Supreme Court Takes Case That Could End Internet Censorship, Expand First Amendment
After the recent purge of over 800 independent media outlets on Facebook, the Supreme Court is now hearing a case that could have ramifications for any future attempts at similar purges.
The United States Supreme Court has agreed to take a case that could change free speech on the Internet forever.
Manhattan Community Access Corp. v. Halleck, No. 17-702, the case that it has agreed to take, will decide if the private operator of a public access network is considered a state actor, CNBC reported.
The case could affect how companies like Facebook, Twitter, Instagram, Google and YouTube are governed. If the Court were to issue a far-reaching ruling it could subject such companies to First Amendment lawsuits and force them to allow a much broader scope of free speech from its users.
The Court decided to take the case on Friday and it is the first case that was taken after Justice Brett Kavanaugh joined the Court.
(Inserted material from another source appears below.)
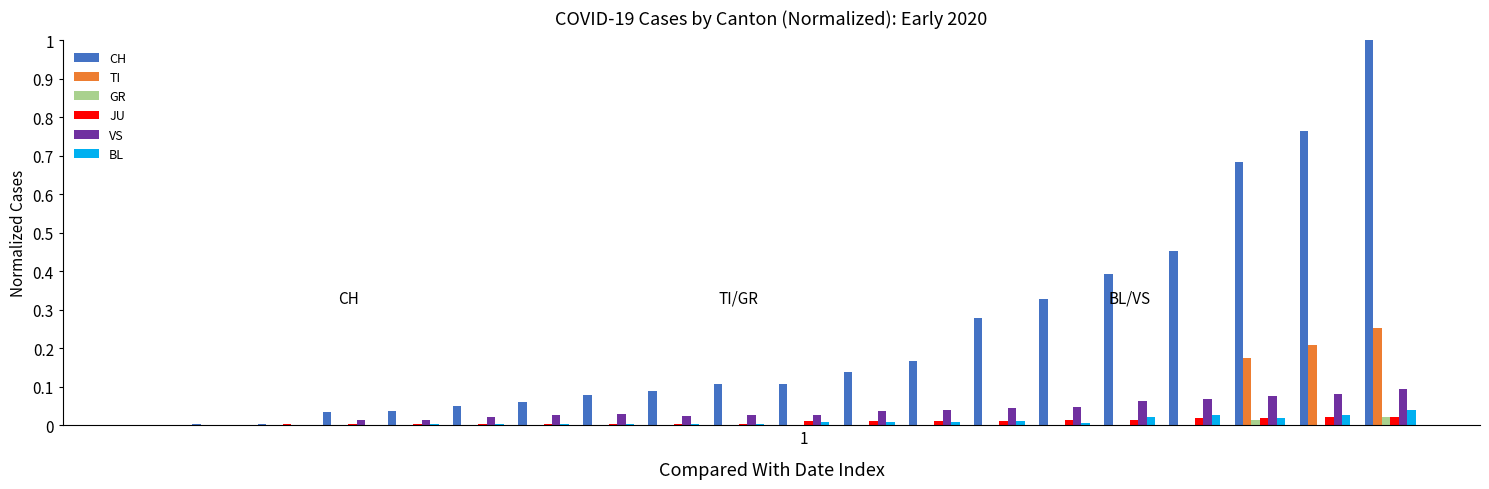

What is the greatest value displayed?

1.0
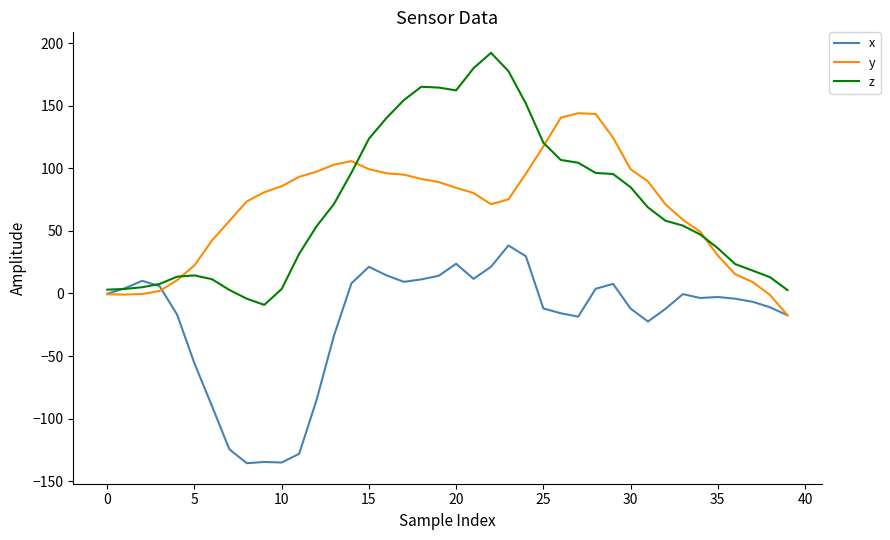

Does the chart have visible grid lines?

No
DeeDee Halleck and Jesus Melendez claimed that they were fired from Manhattan Neighborhood Network for speaking critically of the network. And, though the case does not involve the Internet giants, it could create a ruling that expands the First Amendment beyond the government.
“We stand at a moment when the very issue at the heart of this case — the interplay between private entities, nontraditional media, and the First Amendment — has been playing out in the courts, in other branches of government, and in the media itself,” the attorneys from MNN wrote in their letter to the Court asking it to take the case.
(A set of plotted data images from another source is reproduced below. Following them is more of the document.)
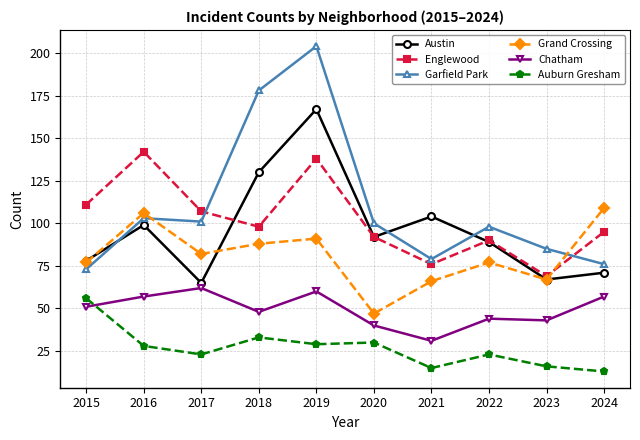

Where does the Garfield Park series first go above 100?

2016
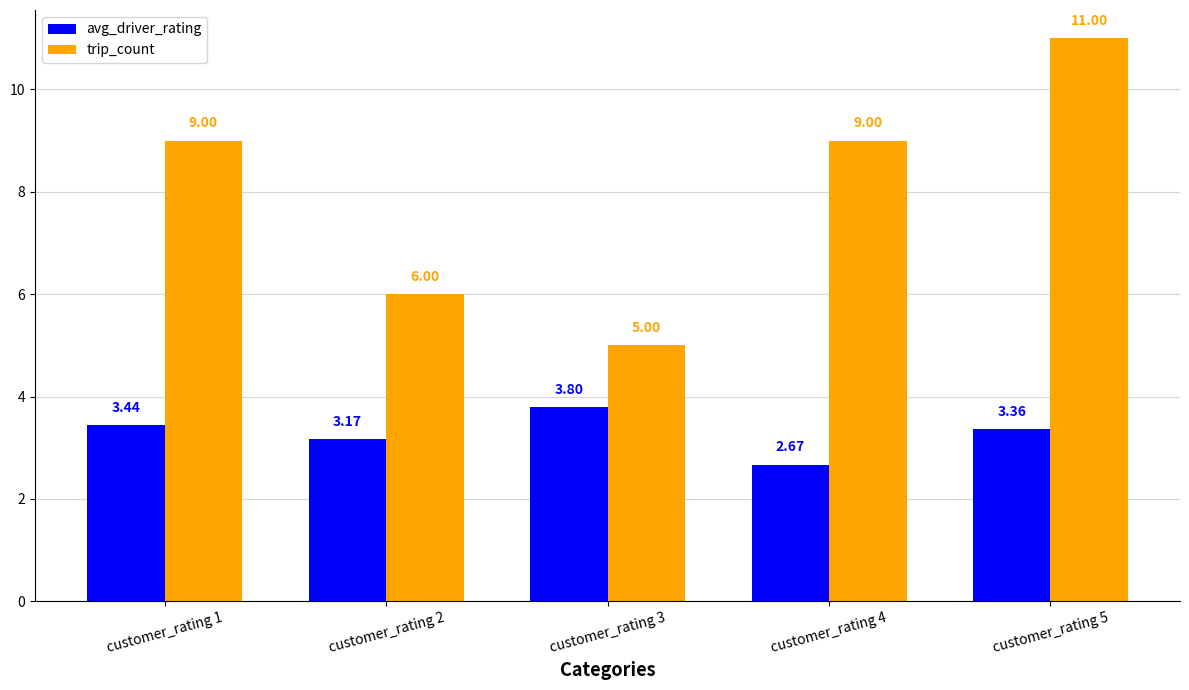

List the series in order of their peak value, lowest first.

avg_driver_rating, trip_count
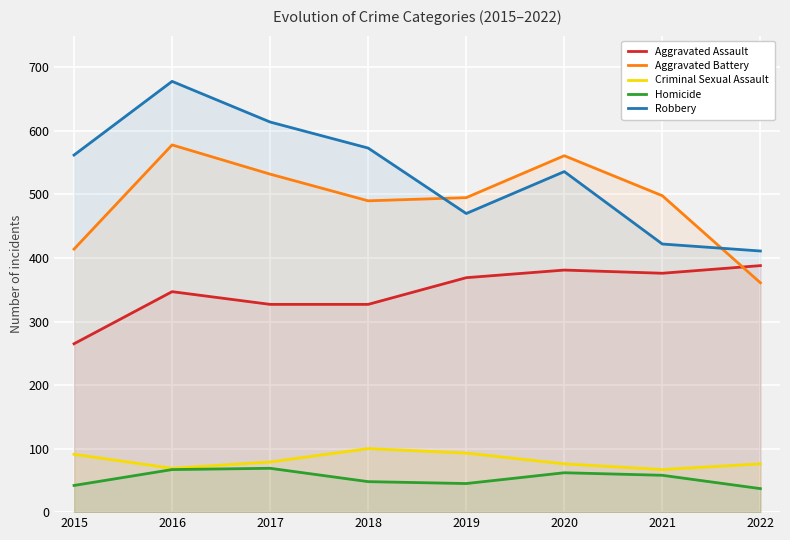

Rank the categories by Aggravated Assault value from lowest to highest.

2015, 2017, 2018, 2016, 2019, 2021, 2020, 2022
The Court could either rule in MNN’s favor, rule against it in a narrow scope that does not affect other companies, or it could rule in a broad manner that would prevent the abilities of private networks and Internet companies to limit or censor speech on their platforms.
Censorship, Free Speech or Enforcing Company Policy
It comes at a time when Facebook has purged around 800 independent media pages in one day. The media outlets ranged the spectrum from far left to far right and many that either had no political affiliation or were not extreme in their politics. Facebook claimed that the pages were engaged in “inauthentic behavior” and as a private company it does not have to answer to anyone regarding how it enforces its terms of service.
ACLU attorney Vera Eidelman said Facebook, as a private company, can enforce their terms however it sees fit, but that could result in serious free speech consequences.
“Drawing the line between ‘real’ and ‘inauthentic’ views is a difficult enterprise that could put everything from important political parody to genuine but outlandish views on the chopping block,” Eidelman said. “It could also chill individuals who only feel safe speaking out anonymously or pseudonymously.”